Problem description => Please output every entry below exactly as written, leaving out any pictures.

Provided data =>

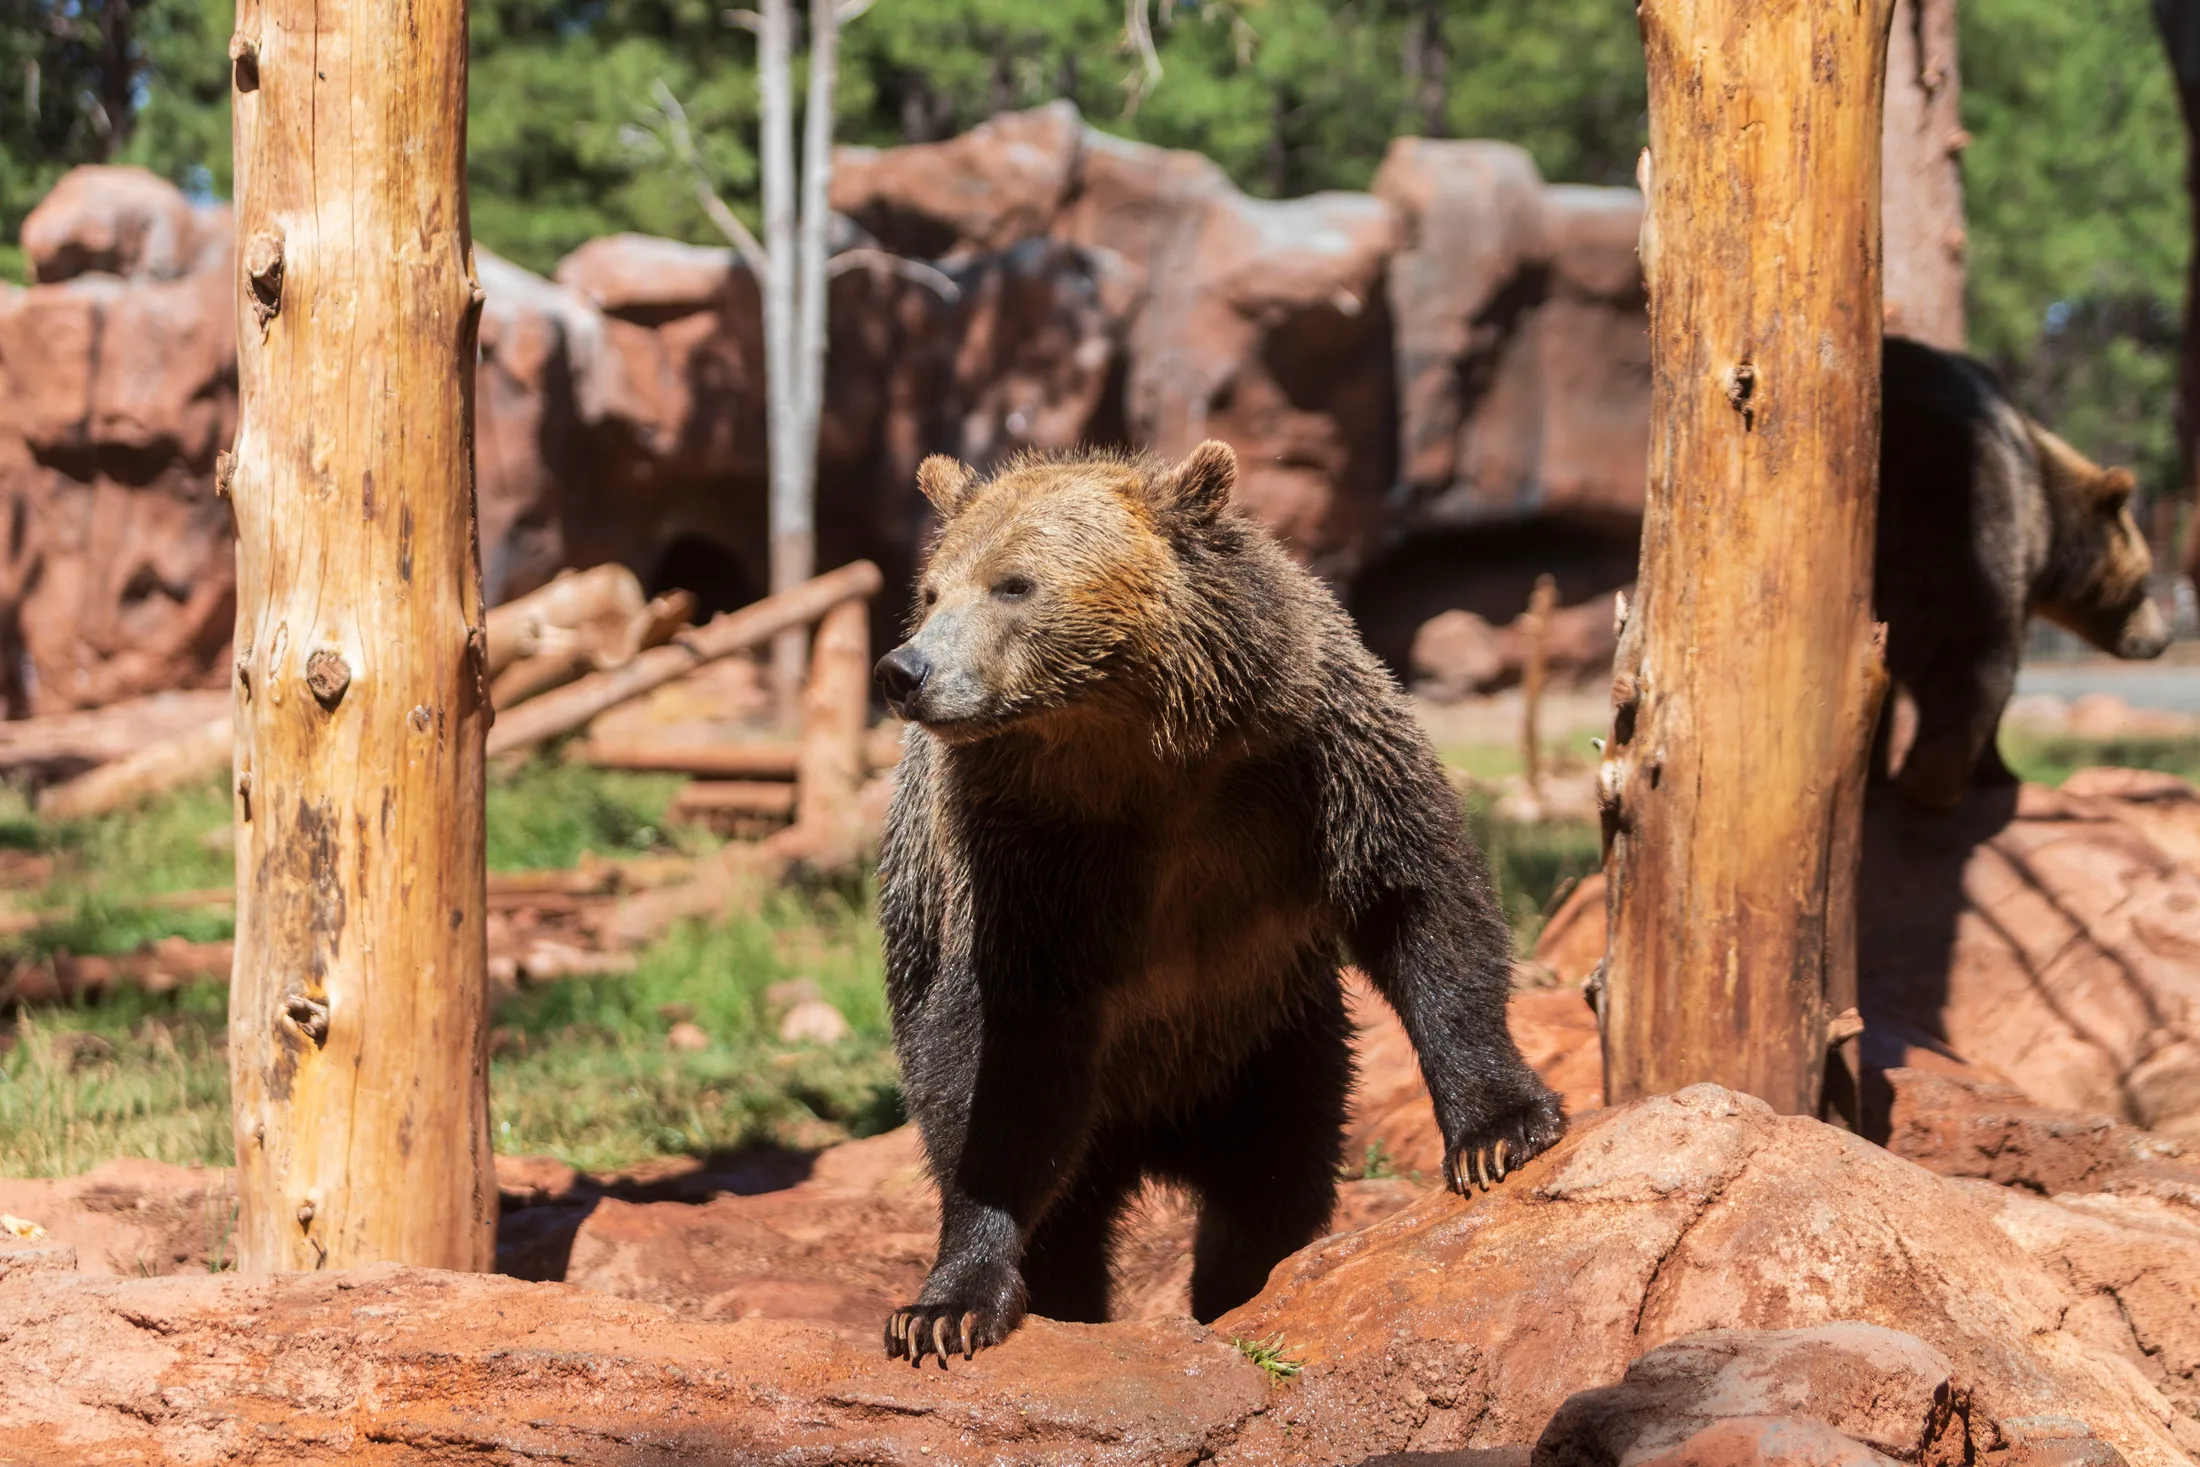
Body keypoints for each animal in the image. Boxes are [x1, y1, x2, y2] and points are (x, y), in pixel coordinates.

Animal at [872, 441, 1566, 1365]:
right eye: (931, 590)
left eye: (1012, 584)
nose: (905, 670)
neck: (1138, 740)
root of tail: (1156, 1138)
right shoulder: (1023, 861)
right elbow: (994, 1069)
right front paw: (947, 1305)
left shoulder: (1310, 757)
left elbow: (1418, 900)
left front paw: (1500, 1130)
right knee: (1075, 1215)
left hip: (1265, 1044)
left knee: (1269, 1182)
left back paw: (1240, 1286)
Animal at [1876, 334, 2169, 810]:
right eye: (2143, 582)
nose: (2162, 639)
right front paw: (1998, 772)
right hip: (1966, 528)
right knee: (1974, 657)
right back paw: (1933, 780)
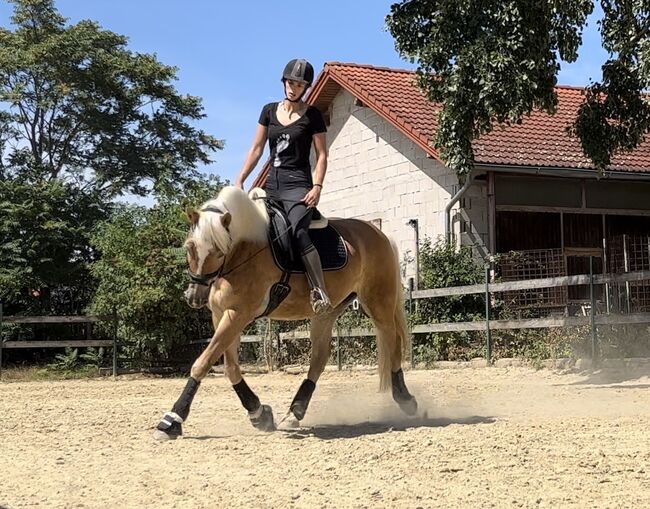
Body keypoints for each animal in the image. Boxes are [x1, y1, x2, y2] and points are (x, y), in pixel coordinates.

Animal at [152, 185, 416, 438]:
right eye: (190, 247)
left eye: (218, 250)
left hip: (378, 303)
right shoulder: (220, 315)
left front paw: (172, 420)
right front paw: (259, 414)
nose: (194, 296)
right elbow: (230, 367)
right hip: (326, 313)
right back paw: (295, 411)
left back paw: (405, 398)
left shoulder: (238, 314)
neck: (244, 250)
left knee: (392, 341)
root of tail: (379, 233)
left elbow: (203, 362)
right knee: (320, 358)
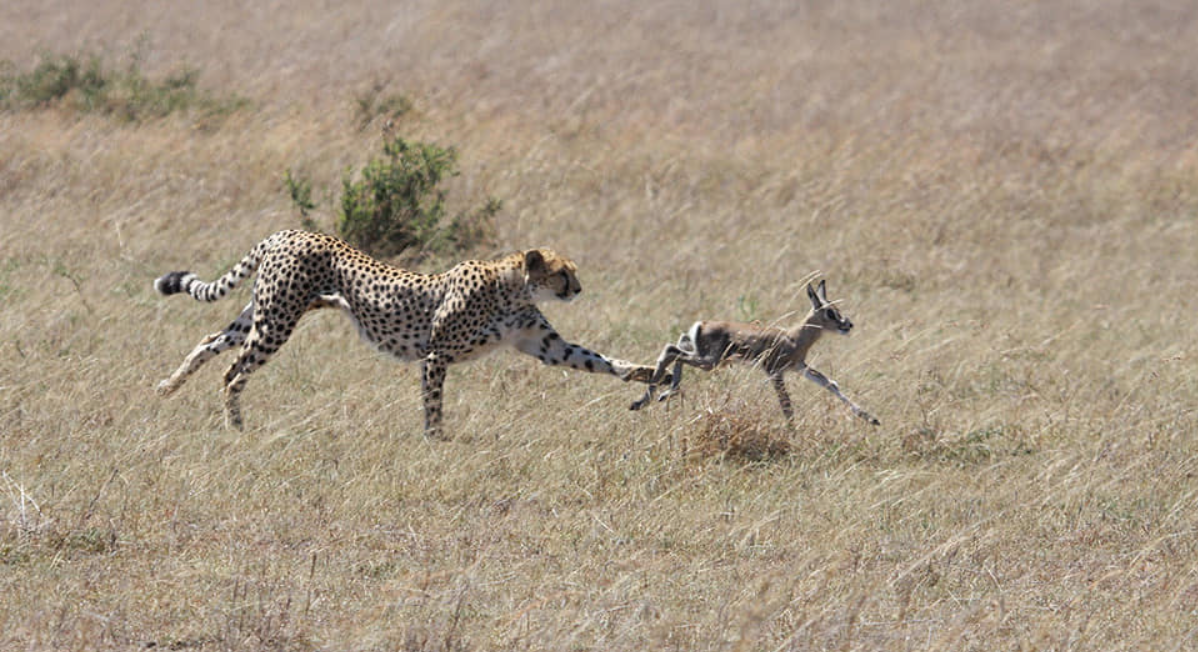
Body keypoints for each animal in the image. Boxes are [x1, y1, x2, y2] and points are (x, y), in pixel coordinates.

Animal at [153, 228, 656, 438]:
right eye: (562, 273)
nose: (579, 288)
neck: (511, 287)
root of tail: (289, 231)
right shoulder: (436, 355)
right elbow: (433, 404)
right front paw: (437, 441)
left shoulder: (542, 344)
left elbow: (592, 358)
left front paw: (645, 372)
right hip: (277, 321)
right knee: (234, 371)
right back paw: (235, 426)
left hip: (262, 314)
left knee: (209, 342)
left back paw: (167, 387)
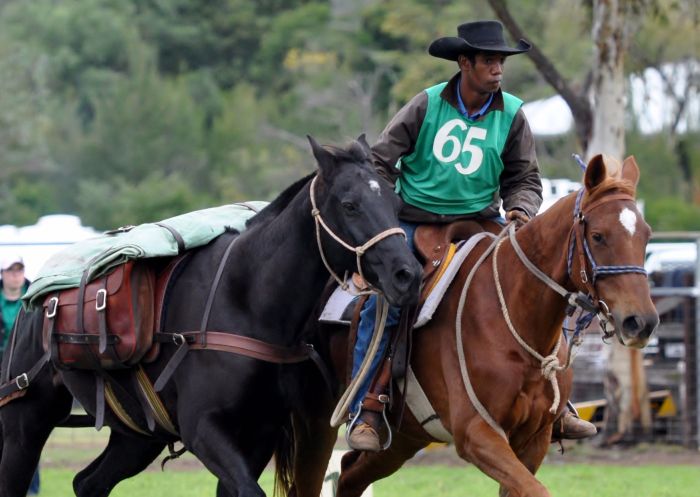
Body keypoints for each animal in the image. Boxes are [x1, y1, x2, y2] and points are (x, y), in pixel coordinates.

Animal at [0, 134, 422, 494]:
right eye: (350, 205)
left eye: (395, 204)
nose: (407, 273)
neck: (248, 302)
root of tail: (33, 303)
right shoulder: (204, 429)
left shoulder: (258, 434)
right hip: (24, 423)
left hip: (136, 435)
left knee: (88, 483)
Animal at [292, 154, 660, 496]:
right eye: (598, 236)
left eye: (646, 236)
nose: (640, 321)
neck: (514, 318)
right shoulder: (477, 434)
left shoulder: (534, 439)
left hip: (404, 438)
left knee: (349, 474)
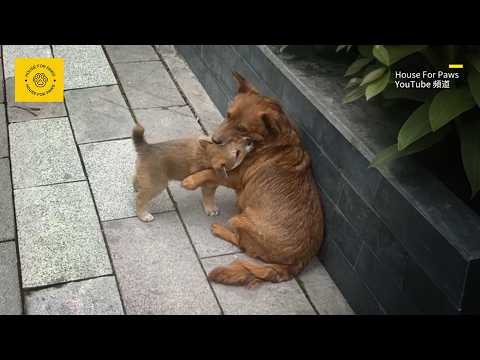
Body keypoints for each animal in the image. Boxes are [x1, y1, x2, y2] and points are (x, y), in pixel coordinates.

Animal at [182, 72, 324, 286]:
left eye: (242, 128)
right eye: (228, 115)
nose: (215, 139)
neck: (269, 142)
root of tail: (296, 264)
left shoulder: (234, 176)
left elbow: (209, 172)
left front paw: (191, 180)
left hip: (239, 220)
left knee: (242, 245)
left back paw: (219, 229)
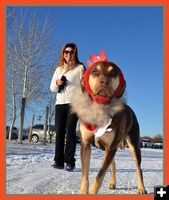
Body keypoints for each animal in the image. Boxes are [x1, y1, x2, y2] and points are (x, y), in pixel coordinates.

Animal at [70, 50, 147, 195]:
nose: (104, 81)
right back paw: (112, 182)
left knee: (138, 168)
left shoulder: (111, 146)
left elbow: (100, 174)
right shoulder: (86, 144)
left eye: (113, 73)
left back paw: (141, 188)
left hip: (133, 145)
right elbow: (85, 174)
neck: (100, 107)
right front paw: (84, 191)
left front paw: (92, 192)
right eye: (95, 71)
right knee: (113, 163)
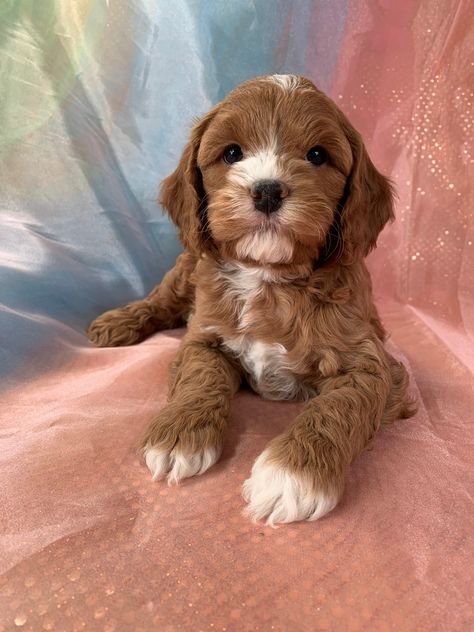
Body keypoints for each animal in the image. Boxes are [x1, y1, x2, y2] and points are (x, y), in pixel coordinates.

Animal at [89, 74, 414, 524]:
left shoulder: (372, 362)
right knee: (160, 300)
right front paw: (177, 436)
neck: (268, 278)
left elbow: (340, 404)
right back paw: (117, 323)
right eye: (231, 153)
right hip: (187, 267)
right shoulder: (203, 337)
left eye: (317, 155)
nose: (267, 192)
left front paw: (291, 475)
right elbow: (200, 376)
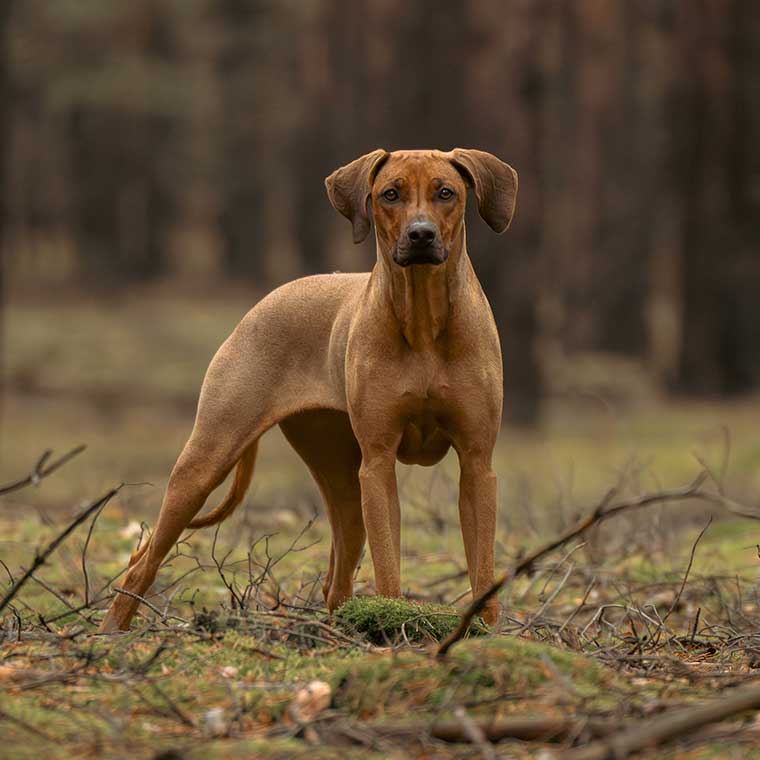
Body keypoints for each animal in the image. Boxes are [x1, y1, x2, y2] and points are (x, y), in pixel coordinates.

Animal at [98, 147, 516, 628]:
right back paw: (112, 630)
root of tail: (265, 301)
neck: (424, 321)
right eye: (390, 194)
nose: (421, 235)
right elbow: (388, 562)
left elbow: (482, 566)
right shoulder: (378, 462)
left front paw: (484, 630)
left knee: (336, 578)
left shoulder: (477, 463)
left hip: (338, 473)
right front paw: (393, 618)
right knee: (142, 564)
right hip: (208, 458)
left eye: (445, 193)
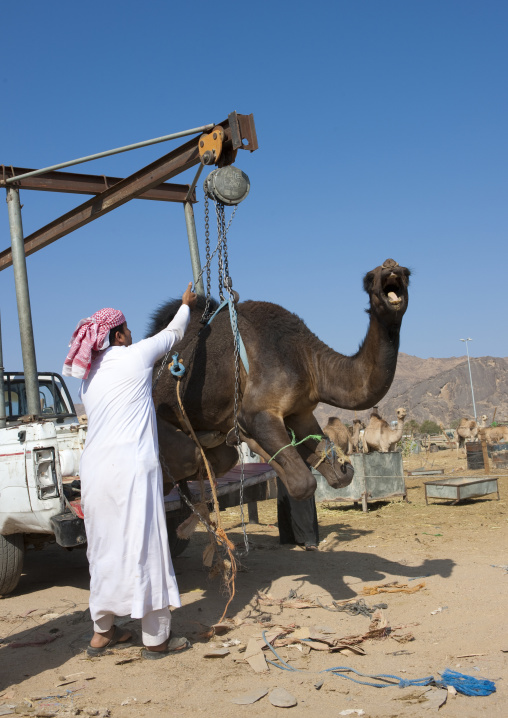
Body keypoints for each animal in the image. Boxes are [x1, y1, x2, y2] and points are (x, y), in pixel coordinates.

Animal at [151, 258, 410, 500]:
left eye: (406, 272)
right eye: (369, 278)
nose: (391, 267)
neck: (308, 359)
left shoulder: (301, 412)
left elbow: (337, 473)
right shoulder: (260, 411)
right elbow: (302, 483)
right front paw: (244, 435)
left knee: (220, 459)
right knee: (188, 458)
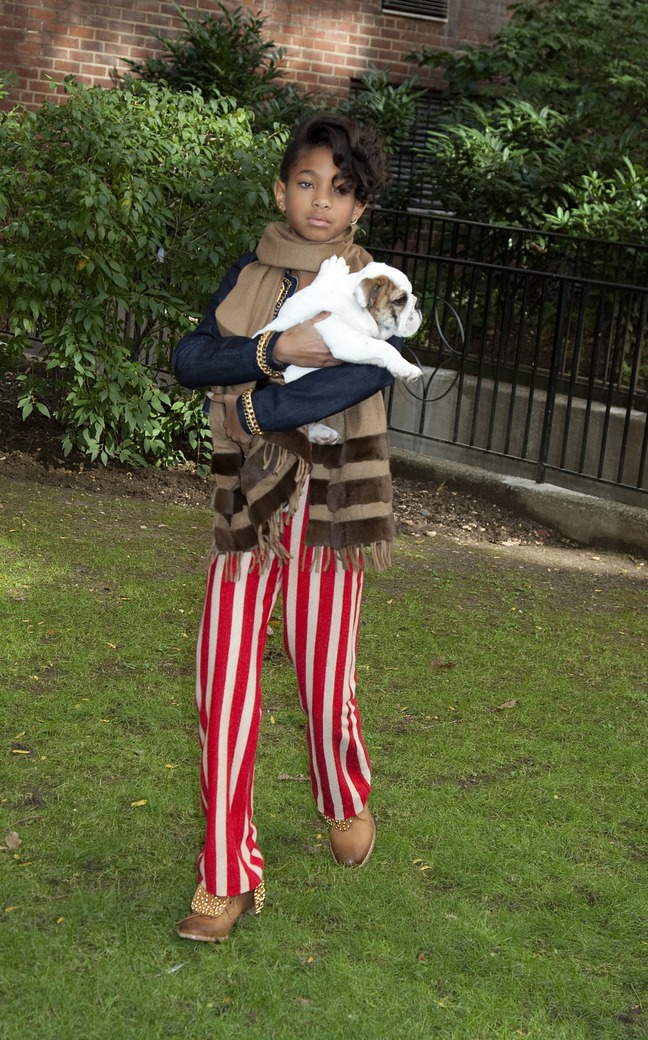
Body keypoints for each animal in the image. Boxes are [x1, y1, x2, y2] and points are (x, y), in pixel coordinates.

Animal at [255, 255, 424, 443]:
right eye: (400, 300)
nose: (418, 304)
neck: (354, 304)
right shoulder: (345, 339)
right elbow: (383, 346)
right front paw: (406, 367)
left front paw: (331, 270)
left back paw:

Completed task =>
Body keypoints for each animal in the image. Boxes are [x1, y1, x2, y2] and points are (x, y), in pixel coordinates.

Animal at [872, 441, 1566, 1365]:
right eye: (931, 590)
left eye: (1012, 584)
nose: (905, 670)
neck: (1138, 740)
root of tail: (1156, 1138)
right shoulder: (1023, 861)
right elbow: (994, 1069)
right front paw: (947, 1305)
left shoulder: (1310, 757)
left elbow: (1418, 900)
left front paw: (1500, 1130)
right knee: (1075, 1215)
left hip: (1265, 1044)
left knee: (1269, 1182)
left back paw: (1240, 1286)
Animal at [1876, 334, 2169, 810]:
right eye: (2143, 582)
nose: (2162, 639)
right front paw: (1998, 772)
right hip: (1966, 528)
right knee: (1974, 657)
right back paw: (1933, 780)
Body keypoints for each animal in the image. Boxes are [x1, y1, x2, y2] and points are (x, y), in pixel coordinates.

Animal at [152, 185, 416, 438]:
right eye: (190, 247)
left eye: (218, 250)
left hip: (378, 303)
right shoulder: (220, 315)
left front paw: (172, 420)
right front paw: (259, 414)
nose: (194, 296)
right elbow: (230, 367)
right hip: (326, 313)
right back paw: (295, 411)
left back paw: (405, 398)
left shoulder: (238, 314)
neck: (244, 250)
left knee: (392, 341)
root of tail: (379, 233)
left elbow: (203, 362)
right knee: (320, 358)
Body keypoints for each animal in the image. Boxes are [x1, y1, x2, y2] and points are (x, y), in pixel coordinates.

Animal at [153, 228, 656, 438]:
right eye: (562, 273)
nose: (579, 288)
neck: (511, 287)
root of tail: (289, 231)
right shoulder: (436, 355)
right elbow: (433, 404)
right front paw: (437, 441)
left shoulder: (542, 344)
left elbow: (592, 358)
left front paw: (645, 372)
right hip: (277, 321)
right knee: (234, 371)
right back paw: (235, 426)
left hip: (262, 314)
left knee: (209, 342)
left back paw: (167, 387)
Body keypoints for each animal in the image. Boxes are [x1, y1, x2, y2] and points are (x, y), in pixel coordinates.

Animal at [0, 134, 422, 494]:
right eye: (350, 205)
left eye: (395, 204)
nose: (407, 273)
neck: (248, 302)
root of tail: (33, 303)
right shoulder: (204, 429)
left shoulder: (258, 434)
right hip: (24, 423)
left hip: (136, 435)
left knee: (88, 483)
Animal at [292, 154, 660, 496]:
right eye: (598, 236)
left eye: (646, 236)
nose: (640, 321)
neck: (514, 318)
right shoulder: (477, 434)
left shoulder: (534, 439)
left hip: (404, 438)
left knee: (349, 474)
Body keypoints for each animal in the image. Boxes are [x1, y1, x2, y2] and points are (x, y), in pixel coordinates.

Animal at [182, 72, 324, 286]:
left eye: (242, 128)
right eye: (228, 115)
nose: (215, 139)
neck: (269, 142)
root of tail: (296, 264)
left shoulder: (234, 176)
left elbow: (209, 172)
left front paw: (191, 180)
left hip: (239, 220)
left knee: (242, 245)
left back paw: (219, 229)
Body keypoints for each animal in the image. Boxes are [x1, y1, x2, y2] and points are (x, y), in pixel coordinates.

Animal at [70, 50, 147, 195]:
nose: (104, 81)
right back paw: (112, 182)
left knee: (138, 168)
left shoulder: (111, 146)
left elbow: (100, 174)
right shoulder: (86, 144)
left eye: (113, 73)
left back paw: (141, 188)
left hip: (133, 145)
right elbow: (85, 174)
neck: (100, 107)
right front paw: (84, 191)
left front paw: (92, 192)
right eye: (95, 71)
right knee: (113, 163)
Body keypoints for each animal in the image. Boxes are [x1, y1, x2, y2] and points are (x, y), in pixel coordinates.

Animal at [89, 74, 414, 524]:
left shoulder: (372, 362)
right knee: (160, 300)
right front paw: (177, 436)
neck: (268, 278)
left elbow: (340, 404)
right back paw: (117, 323)
right eye: (231, 153)
right hip: (187, 267)
right shoulder: (203, 337)
left eye: (317, 155)
nose: (267, 192)
left front paw: (291, 475)
right elbow: (200, 376)
Body keypoints for each animal in the image. Boxes are [x1, y1, x2, y2] and points are (x, y), in pixel coordinates.

Animal at [98, 147, 516, 628]:
right back paw: (112, 630)
root of tail: (265, 301)
neck: (424, 321)
right eye: (390, 194)
nose: (421, 235)
right elbow: (388, 562)
left elbow: (482, 566)
right shoulder: (378, 462)
left front paw: (484, 630)
left knee: (336, 578)
left shoulder: (477, 463)
left hip: (338, 473)
right front paw: (393, 618)
right knee: (142, 564)
right hip: (208, 458)
left eye: (445, 193)
Body keypoints for each animal in the image. Boxes are [x1, y1, x2, y2] and points are (x, y), in pixel coordinates.

Animal at [151, 258, 410, 500]:
left eye: (406, 272)
right eye: (369, 278)
nose: (391, 267)
neck: (308, 359)
left shoulder: (301, 412)
left elbow: (337, 473)
right shoulder: (260, 411)
right elbow: (302, 483)
right front paw: (244, 435)
left knee: (220, 459)
right knee: (188, 458)
Body keypoints for each animal in the image. Boxes are [x1, y1, x2, y2] and points are (x, y), in pixel coordinates.

Animal at [255, 255, 424, 443]:
right eye: (400, 300)
nose: (418, 304)
neck: (354, 304)
right shoulder: (345, 339)
right elbow: (383, 346)
right front paw: (406, 367)
left front paw: (331, 270)
left back paw:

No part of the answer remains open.